> [TO-DO ITEM]: Write out every line of the listing below, character for character and in the original order.
[Opening EXTRACTED MATERIAL section]
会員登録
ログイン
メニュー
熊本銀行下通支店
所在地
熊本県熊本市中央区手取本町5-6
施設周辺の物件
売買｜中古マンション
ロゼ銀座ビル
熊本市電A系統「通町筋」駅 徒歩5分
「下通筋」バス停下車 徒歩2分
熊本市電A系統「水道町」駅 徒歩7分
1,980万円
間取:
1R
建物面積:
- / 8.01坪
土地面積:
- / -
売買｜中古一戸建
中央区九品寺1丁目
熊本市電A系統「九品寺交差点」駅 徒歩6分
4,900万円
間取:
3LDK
[Closing EXTRACTED MATERIAL section]
> [WORKED SOLUTION]:
会員登録
ログイン
メニュー
熊本銀行下通支店
所在地
熊本県熊本市中央区手取本町5-6
施設周辺の物件
売買｜中古マンション
ロゼ銀座ビル
熊本市電A系統「通町筋」駅 徒歩5分
「下通筋」バス停下車 徒歩2分
熊本市電A系統「水道町」駅 徒歩7分
1,980万円
間取:
1R
建物面積:
- / 8.01坪
土地面積:
- / -
売買｜中古一戸建
中央区九品寺1丁目
熊本市電A系統「九品寺交差点」駅 徒歩6分
4,900万円
間取:
3LDK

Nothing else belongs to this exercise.